PDPM categorizes patients into groups based on clinical needs in five areas: Physical Therapy (PT), Occupational Therapy (OT), Speech-Language Pathology (SLP), Nursing, and Non-Therapy Ancillary (NTA) services. Payments adjust based on these categories, making accurate coding and timely documentation essential for securing the correct reimbursement.

Avoiding Common Billing Errors

Even minor mistakes in SNF billing can lead to denied claims or delayed payments. Here are common errors and how to avoid them:

  • Incorrect patient information: Typos or inaccuracies in patient data can cause claim rejections.
  • Coding mistakes: Applying the wrong codes or upcoding can lead to compliance issues.
  • Missed authorization requests: Ensure you have prior authorization for services that require it.
  • Billing for non-covered services: Double-check the patient’s insurance coverage to avoid billing for services they aren’t entitled to.
  • Failure to file within deadlines: Each payer has specific deadlines, and missing them can result in claim denial.
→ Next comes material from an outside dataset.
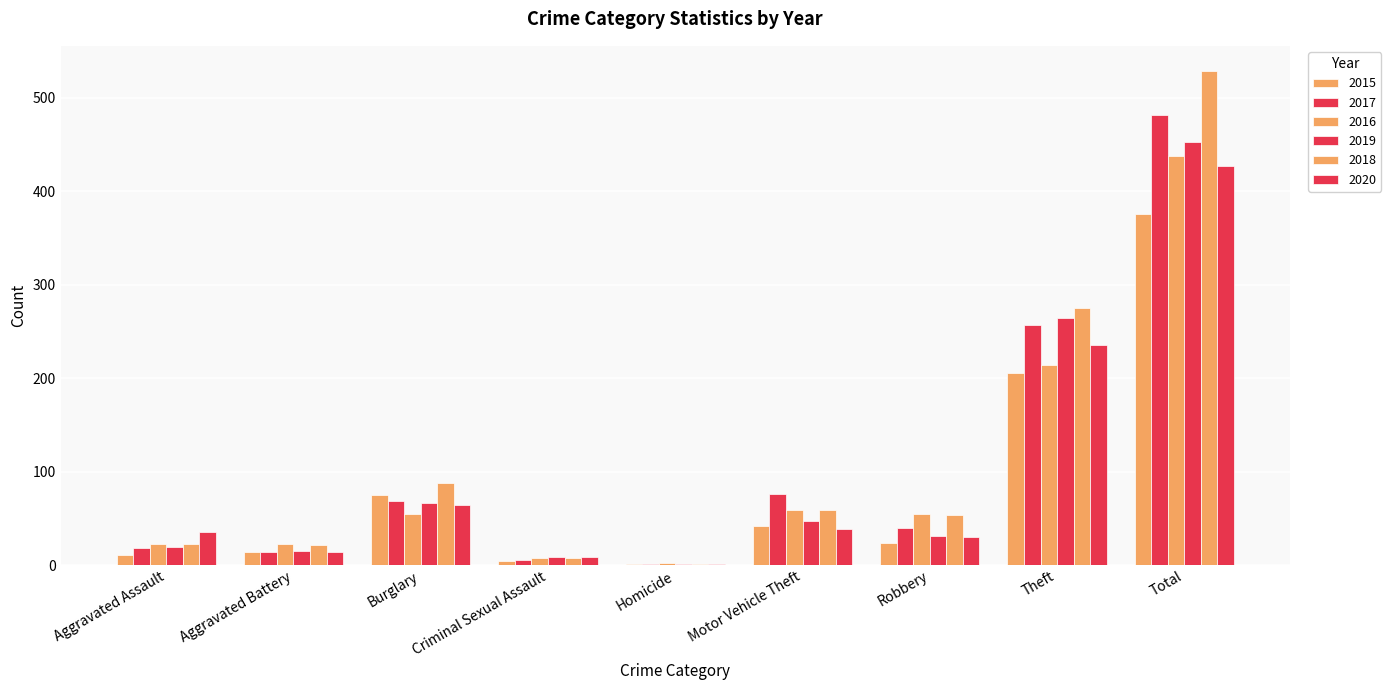

Which has a higher value, Burglary or Criminal Sexual Assault?

Burglary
What to Do When a Claim is Denied

If a claim is denied, the first step is understanding why. Check the Explanation of Benefits (EOB) for details. Then, correct any mistakes and resubmit the claim, ensuring that all issues have been addressed.

If the denial is more complex, such as a dispute over medical necessity, you may need to file an appeal. This requires detailed documentation to support your case, so keep thorough records of patient care and insurance communications.

Conclusions

Handling SNF billing requires attention to detail and continuous learning. As the landscape evolves, keeping up with changes in billing practices, coding, and regulations ensures that your facility remains compliant and reimbursed for the care provided. Accurate documentation, proper use of billing tools, and a focus on patient-centered billing will help streamline the process and avoid common pitfalls.

By staying informed and using the right tools, your facility can ensure a smooth and efficient billing process, providing the financial support needed to deliver quality care.